(TEXT BLOCK begins)
# Roman Ogee selection



## Mahoganychip (Oct 27, 2016)

Greetings,


I want to order a 1/4" shank (or 1/2" if its better) Roman Ogee bit for some 3/4" maple to be used for trim work. My guess is that this question is a no brainer so yes, I'm a novice in woodworking who has not acquired a collection of router bits yet. But there are so many specific types out there for a roman ogee I didn't know where to start and the last thing I want to do is take my best guess only to find I need to send it back. About all I know is that I want to replicate something that has a roman ogee feature with 1/4" convex and concave rounds positioned evenly with the 3/4" stock. 


Thanks,


MahoganyChip


----------



## Mahoganychip (Oct 27, 2016)

Or perhaps there is a reference chart I missed somewhere that lays out all the nomenclature and dimensions I seek to order what I'm looking for?...


----------



## Catpower (Jan 11, 2016)

Is this something like you were looking for"

http://www.grizzly.com/products/3-4...747?utm_campaign=zPage&utm_source=grizzly.com

You might also look up MLCS they sell a lot of router bits

https://www.mlcswoodworking.com/


----------



## Mahoganychip (Oct 27, 2016)

Thank you Catpower. With so many variations on these bits I was confused with which bearing sizes, 5/32 vs 7/32 radius, and 1-3/8 vs 1-1/2 diameters etc... 


Kind regards,


Mahogany Chip


----------



## woodnthings (Jan 24, 2009)

*This meets your requirements*

It's got the 1/4" raduis and works for 3/4" thick stock:

https://www.mlcswoodworking.com/cgi...id=SSMSB9720221981955002008.7273&redirect=yes


----------



## TimPa (Jan 27, 2010)

not sure what your budget or need is. whiteside makes a high quality cutter, but freud now has a 4 wing roman ogee cutter that gives a much cleaner cut and reduced burn risk on hardwoods.


----------



## difalkner (Nov 27, 2011)
(TEXT BLOCK ends)
▸ **PARTS OF THE EXERCISE**:
**A)** Reproduce the Roman ogee bit thread word for word, between "## TimPa (Jan" and "risk on hardwoods.", inclusive.
**B)** Write the next part of the Roman ogee bit thread, starting right after its final post.
(DATA SHOWN begins)
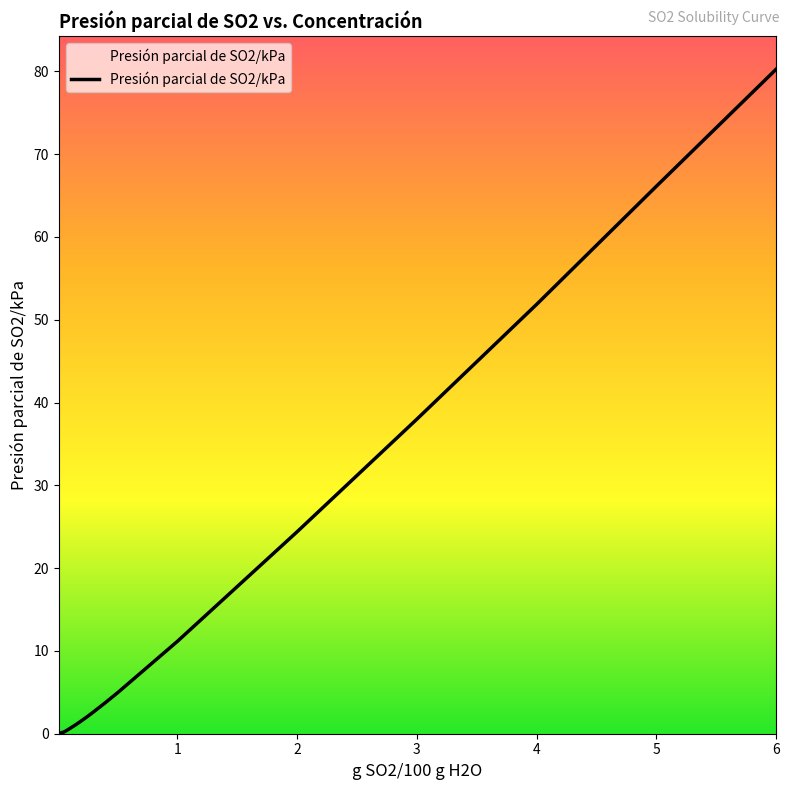

What is the greatest value displayed?

80.3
(DATA SHOWN ends)
▸ **RESPONSES BY ITEM NUMBER**:
**A)**
## TimPa (Jan 27, 2010)

not sure what your budget or need is. whiteside makes a high quality cutter, but freud now has a 4 wing roman ogee cutter that gives a much cleaner cut and reduced burn risk on hardwoods.

**B)**
I use the 4 wing Freud Roman Ogee that Tim mentioned and I use it a lot. It cuts very clean and smooth. The one I got is the 1/2" shank (most of mine are 1/2" because I feel they are less prone to vibration issues, especially with a large cutterhead like this bit).

David

PS - when I click on the link I provided it pulls up the Canadian Amazon but I can see the URL and it is just like I copied it, from the US Amazon - not sure why that happens but you can just replace the .ca with .com at the end of Amazon and it will pull up the US site.


----------



## FrankC (Aug 24, 2012)

difalkner said:


> I use the 4 wing Freud Roman Ogee that Tim mentioned and I use it a lot. It cuts very clean and smooth. The one I got is the 1/2" shank (most of mine are 1/2" because I feel they are less prone to vibration issues, especially with a large cutterhead like this bit).
> 
> David
> 
> PS - when I click on the link I provided it pulls up the Canadian Amazon but I can see the URL and it is just like I copied it, from the US Amazon - not sure why that happens but you can just replace the .ca with .com at the end of Amazon and it will pull up the US site.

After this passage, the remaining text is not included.